Required work =
Report every line of the items below that contains the string "картридже", treating uppercase and lowercase letters as distinct.

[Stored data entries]

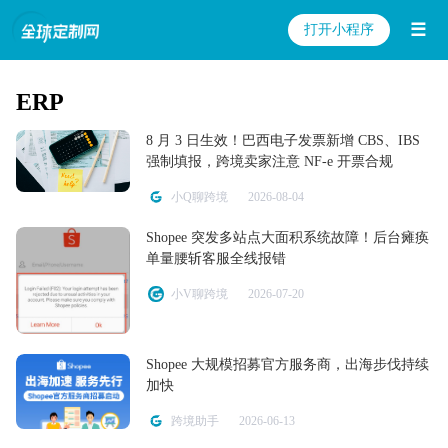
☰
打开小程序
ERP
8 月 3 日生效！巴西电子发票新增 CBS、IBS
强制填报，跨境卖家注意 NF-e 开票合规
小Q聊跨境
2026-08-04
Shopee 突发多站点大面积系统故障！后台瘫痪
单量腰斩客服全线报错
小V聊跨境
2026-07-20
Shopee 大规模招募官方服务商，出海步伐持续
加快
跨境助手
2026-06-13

...

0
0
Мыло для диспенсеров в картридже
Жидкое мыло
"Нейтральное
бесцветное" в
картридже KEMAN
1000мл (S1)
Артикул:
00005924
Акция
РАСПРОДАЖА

Written answer =
Мыло для диспенсеров в картридже
картридже KEMAN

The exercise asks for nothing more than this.